Victor Herbert, the named inventor on the Upsher-Smith patents, distinguished the two patents from prior art on the basis of the discovery that it was the antioxidant property of certain excipients in the described compositions that destroys some of the vitamin components, and therefore his patents claim compositions that expressly exclude antioxidants. The issue at hand in this case was whether the EPA filed by PamLab, which 'optionally' includes antioxidants, anticipates Upsher-Smith's claims, which 'expressly' excludes antioxidants from the compositions.
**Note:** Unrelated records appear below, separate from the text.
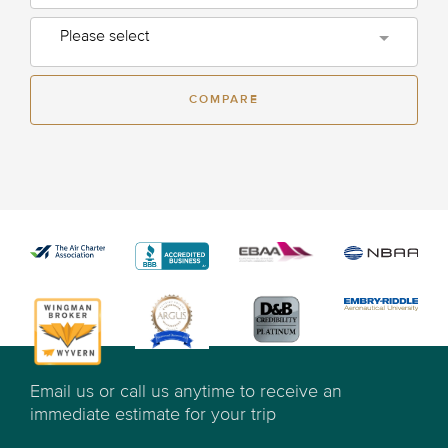
Please select
COMPARE
Email us or call us anytime to receive an
immediate estimate for your trip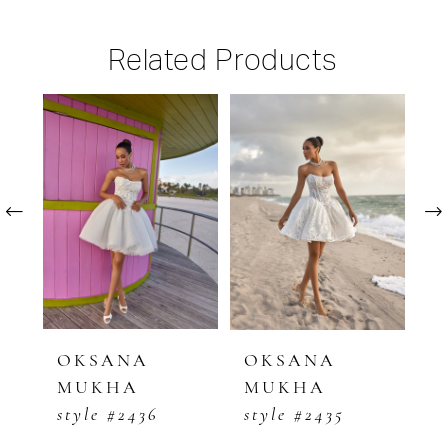
Related Products
PAUSE AUTOPLAY
PREVIOUS SLIDE
NEXT SLIDE
Related
Skip
0
Products
to
1
Carousel
end
2
3
4
5
OKSANA
OKSANA
O
MUKHA
MUKHA
M
6
style #2436
style #2435
s
7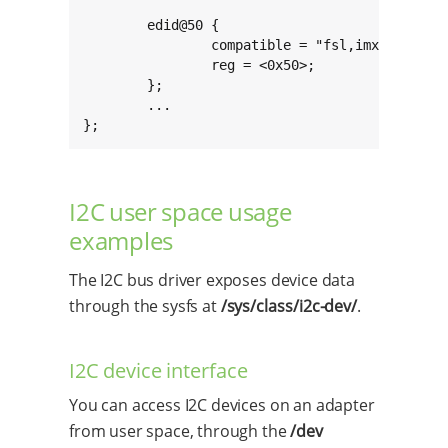
        edid@50 {

                compatible = "fsl,imx6-hdmi-i2
                reg = <0x50>;

        };

        ...

};
I2C user space usage
examples
The I2C bus driver exposes device data
through the sysfs at
/sys/class/i2c-dev/
.
I2C device interface
You can access I2C devices on an adapter
from user space, through the
/dev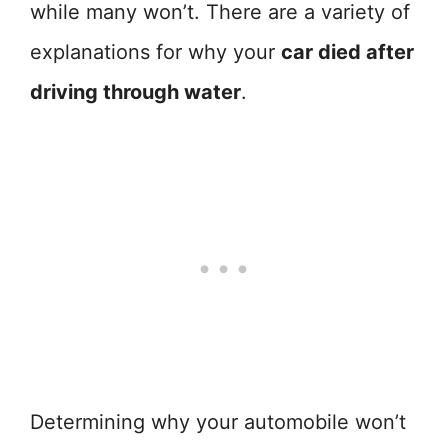
while many won’t. There are a variety of
explanations for why your
car died after
driving through water
.
Determining why your automobile won’t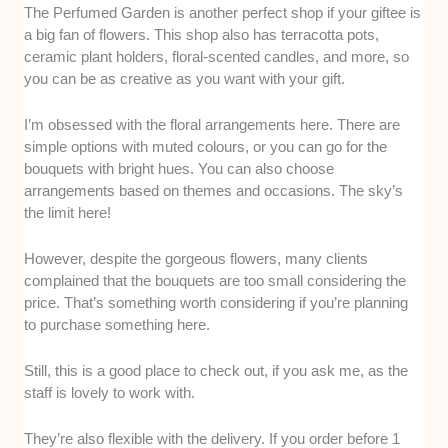
The Perfumed Garden is another perfect shop if your giftee is
a big fan of flowers. This shop also has terracotta pots,
ceramic plant holders, floral-scented candles, and more, so
you can be as creative as you want with your gift.
I’m obsessed with the floral arrangements here. There are
simple options with muted colours, or you can go for the
bouquets with bright hues. You can also choose
arrangements based on themes and occasions. The sky’s
the limit here!
However, despite the gorgeous flowers, many clients
complained that the bouquets are too small considering the
price. That’s something worth considering if you’re planning
to purchase something here.
Still, this is a good place to check out, if you ask me, as the
staff is lovely to work with.
They’re also flexible with the delivery. If you order before 1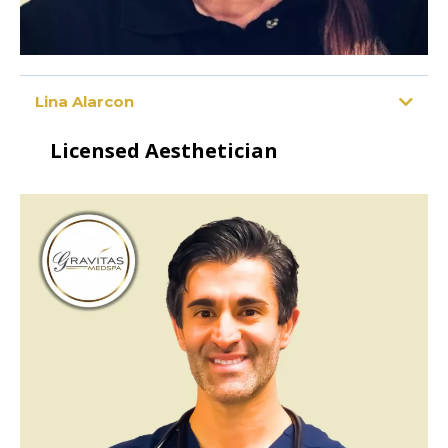
Lina Alarcon
Licensed Aesthetician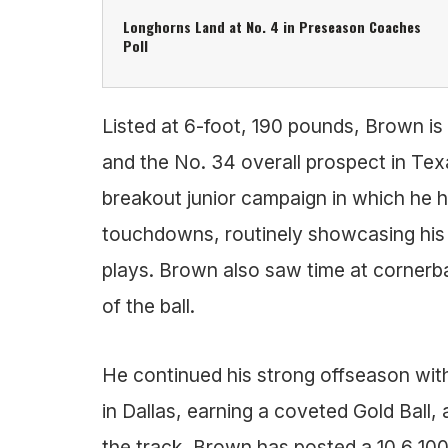
Longhorns Land at No. 4 in Preseason Coaches
Poll
Listed at 6-foot, 190 pounds, Brown is
and the No. 34 overall prospect in Tex
breakout junior campaign in which he h
touchdowns, routinely showcasing his sp
plays. Brown also saw time at cornerbac
of the ball.
He continued his strong offseason wit
in Dallas, earning a coveted Gold Ball
the track, Brown has posted a 10.6 10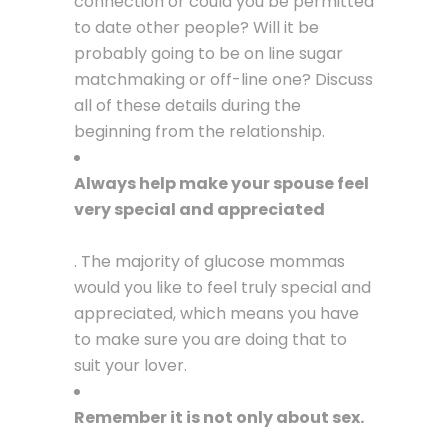
connection or could you be permitted
to date other people? Will it be
probably going to be on line sugar
matchmaking or off-line one? Discuss
all of these details during the
beginning from the relationship.
Always help make your spouse feel
very special and appreciated
. The majority of glucose mommas
would you like to feel truly special and
appreciated, which means you have
to make sure you are doing that to
suit your lover.
Remember it is not only about sex.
Because the compositions claimed in the EPA optionally include antioxidants, the US Appeals Court ruled that the EPA essentially teaches two different compositions — one including and one excluding antioxidants — therefore, the composition excluding antioxidants anticipates the Upsher-Smith compositions. Upsher-Smith's argument that the EPA describes a 'genus' of vitamin compositions that cannot anticipate the 'species' of compositions claimed in its patents was also dismissed by the Appeals Court on the basis that the compositions specified in both the EPA and the two patents were equally broad. Despite the fact that Herbert was the first to discover how certain antioxidants destroyed vitamin B12 and folate — an observation that had been noted previously but not explained — the Appeals court ruled that this did not entitle him to “remove that prior art from the public domain” by patenting those compositions. The Appeals Court therefore affirmed the decision of the District Court that the Upsher-Smith patents are anticipated and invalid.